Die Zuckerkrankheit ist eine Wohlstandskrankheit, die besonders die Industrieländer betrifft, wo Nahrungsmittel jeglicher Art und in großen Mengen zur Verfügung stehen.
Übergewicht und Bewegungsmangel sind die wichtigsten Risikofaktoren und Defekte in den Genen, die in der Blutzuckerregulierung eine Rolle spielen, erhöhen das Diabetesrisiko von vereinzelten Personen zusätzlich.
Zucker - Der Treibstoff unserer Zellen
Zucker ist der eigentliche Treibstoff für unsere Zellen und wird zusammen mit Sauerstoff und vielen anderen wichtigen Nährstoffen über das Blut transportiert. Zu viel Zucker im Blut ist giftig für die Zellen und zu wenig verhindert, dass sie ihre Funktion richtig ausführen können. Deswegen besitzt der Körper einen Mechanismus, der die Menge des Zuckers, den sogenannten Blutzuckerspiegel, genau reguliert und immer im Normalbereich hält. Wird nach einer zuckerreichen Mahlzeit viel Zucker ins Blut aufgenommen, beginnt der Körper den Zucker aus dem Blut zu filtern und ihn zu speichern. Bekommt der Körper hingegen lange nichts zu essen, holt er den Zucker wieder aus der Reserve und befördert ihn in die Blutbahn.
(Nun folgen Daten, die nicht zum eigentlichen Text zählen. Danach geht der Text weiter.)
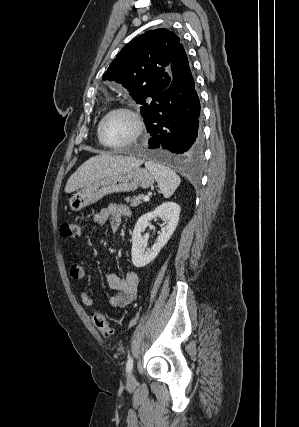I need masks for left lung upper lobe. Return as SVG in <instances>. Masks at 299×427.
Wrapping results in <instances>:
<instances>
[{"mask_svg":"<svg viewBox=\"0 0 299 427\" xmlns=\"http://www.w3.org/2000/svg\"><path fill=\"white\" fill-rule=\"evenodd\" d=\"M179 45L180 38L168 29L147 31L118 53L103 80L121 83L142 105L144 116L171 82V62Z\"/></svg>","mask_w":299,"mask_h":427,"instance_id":"left-lung-upper-lobe-1","label":"left lung upper lobe"}]
</instances>
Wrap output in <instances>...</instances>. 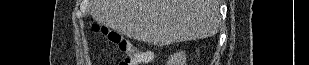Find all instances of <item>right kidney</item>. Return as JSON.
I'll use <instances>...</instances> for the list:
<instances>
[{"label": "right kidney", "mask_w": 309, "mask_h": 65, "mask_svg": "<svg viewBox=\"0 0 309 65\" xmlns=\"http://www.w3.org/2000/svg\"><path fill=\"white\" fill-rule=\"evenodd\" d=\"M186 64V54L185 51H180L178 53H174L168 59V65H185Z\"/></svg>", "instance_id": "1"}]
</instances>
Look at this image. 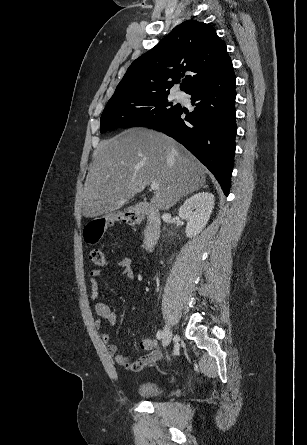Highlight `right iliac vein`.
Returning <instances> with one entry per match:
<instances>
[{"mask_svg":"<svg viewBox=\"0 0 307 445\" xmlns=\"http://www.w3.org/2000/svg\"><path fill=\"white\" fill-rule=\"evenodd\" d=\"M172 339V330L169 325H166L162 335V345L166 347Z\"/></svg>","mask_w":307,"mask_h":445,"instance_id":"1","label":"right iliac vein"}]
</instances>
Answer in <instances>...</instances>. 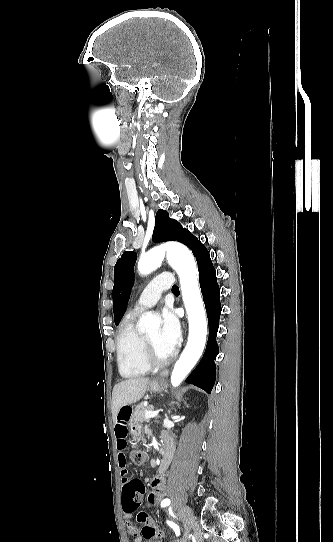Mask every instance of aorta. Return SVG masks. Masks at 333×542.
I'll list each match as a JSON object with an SVG mask.
<instances>
[{"label":"aorta","instance_id":"762f6f07","mask_svg":"<svg viewBox=\"0 0 333 542\" xmlns=\"http://www.w3.org/2000/svg\"><path fill=\"white\" fill-rule=\"evenodd\" d=\"M165 250L170 266L180 278L182 298L189 322L188 342L177 360L170 378L172 386L176 388L190 374L203 354L207 336V320L198 286L196 262L192 252L183 244H176V242L166 244ZM161 264V252L150 250L148 254L141 256L138 270L140 274L147 276L157 270ZM156 324H158L156 316L147 312L141 316L139 328L140 330H148Z\"/></svg>","mask_w":333,"mask_h":542}]
</instances>
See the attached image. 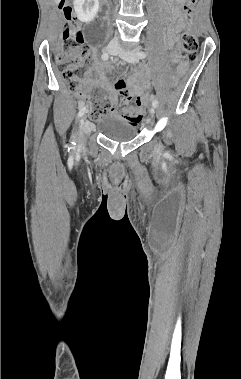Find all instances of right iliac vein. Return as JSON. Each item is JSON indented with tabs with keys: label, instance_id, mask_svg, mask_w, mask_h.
<instances>
[{
	"label": "right iliac vein",
	"instance_id": "63e3f726",
	"mask_svg": "<svg viewBox=\"0 0 241 379\" xmlns=\"http://www.w3.org/2000/svg\"><path fill=\"white\" fill-rule=\"evenodd\" d=\"M107 50L110 54L115 55L118 52V44L115 42H111L107 46ZM91 131V125L88 121H85V118L83 117L80 121V127L77 135V142L79 144H83L86 136L90 133Z\"/></svg>",
	"mask_w": 241,
	"mask_h": 379
}]
</instances>
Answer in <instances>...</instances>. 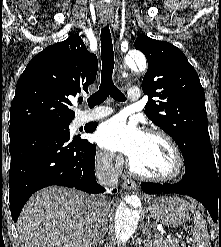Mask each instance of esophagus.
Segmentation results:
<instances>
[{
  "instance_id": "esophagus-1",
  "label": "esophagus",
  "mask_w": 221,
  "mask_h": 247,
  "mask_svg": "<svg viewBox=\"0 0 221 247\" xmlns=\"http://www.w3.org/2000/svg\"><path fill=\"white\" fill-rule=\"evenodd\" d=\"M108 21H109V17H102V19H101V22H102L103 25H106L108 23ZM122 187L124 189H127V190H137V187L138 186H137V184H136L135 181H133V180H126L123 183Z\"/></svg>"
}]
</instances>
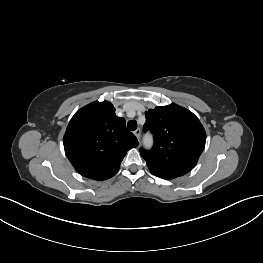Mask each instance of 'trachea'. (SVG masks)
Here are the masks:
<instances>
[{"label":"trachea","instance_id":"trachea-1","mask_svg":"<svg viewBox=\"0 0 263 263\" xmlns=\"http://www.w3.org/2000/svg\"><path fill=\"white\" fill-rule=\"evenodd\" d=\"M127 128L130 130V131H134L137 129V122L136 120H130L128 121L127 123Z\"/></svg>","mask_w":263,"mask_h":263}]
</instances>
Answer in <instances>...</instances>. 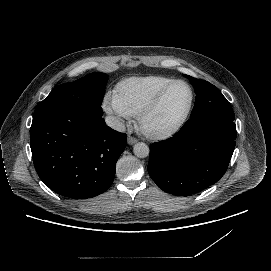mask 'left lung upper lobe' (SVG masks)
<instances>
[{
  "instance_id": "left-lung-upper-lobe-1",
  "label": "left lung upper lobe",
  "mask_w": 271,
  "mask_h": 271,
  "mask_svg": "<svg viewBox=\"0 0 271 271\" xmlns=\"http://www.w3.org/2000/svg\"><path fill=\"white\" fill-rule=\"evenodd\" d=\"M185 76L190 80L197 95L190 118L202 114L234 115L230 103L214 85L205 80Z\"/></svg>"
}]
</instances>
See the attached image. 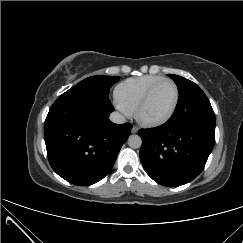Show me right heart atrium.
Instances as JSON below:
<instances>
[{"instance_id":"right-heart-atrium-1","label":"right heart atrium","mask_w":243,"mask_h":243,"mask_svg":"<svg viewBox=\"0 0 243 243\" xmlns=\"http://www.w3.org/2000/svg\"><path fill=\"white\" fill-rule=\"evenodd\" d=\"M117 108L122 112V113H124L125 115H128L129 114V112L128 111H126L120 104H118L117 103Z\"/></svg>"}]
</instances>
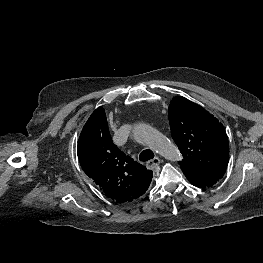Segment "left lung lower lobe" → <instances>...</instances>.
<instances>
[{
    "instance_id": "obj_1",
    "label": "left lung lower lobe",
    "mask_w": 263,
    "mask_h": 263,
    "mask_svg": "<svg viewBox=\"0 0 263 263\" xmlns=\"http://www.w3.org/2000/svg\"><path fill=\"white\" fill-rule=\"evenodd\" d=\"M183 173L191 184L199 188L213 186L224 175L219 172H202L192 170L183 171Z\"/></svg>"
}]
</instances>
Auf diese Weise bleibt der Blutzuckerspiegel konstant und sorgt dafür, dass alle Zellen optimal mit Treibstoff versorgt sind.
Die Zuckerkrankheit
Mit zunehmendem Alter gerät diese genaue Regulierung allmählich leider oft durcheinander und bestimmte Risikofaktoren wie Bewegungsmangel, Übergewichtigkeit oder Defekte in den Genen, die die Blutzuckerregulierung steuern, beschleunigen den allmählichen Verfall der Kontrolle. So kommt es bei manchen Menschen vor, dass der Blutzucker ansteigt, so dass er eine Vielzahl von körperlichen Beschwerden bis hin zu lebensbedrohlichen Zuständen auslöst. In diesem Fall spricht man von der Zuckerkrankheit, die unbedingt ärztlich behandelt werden sollte.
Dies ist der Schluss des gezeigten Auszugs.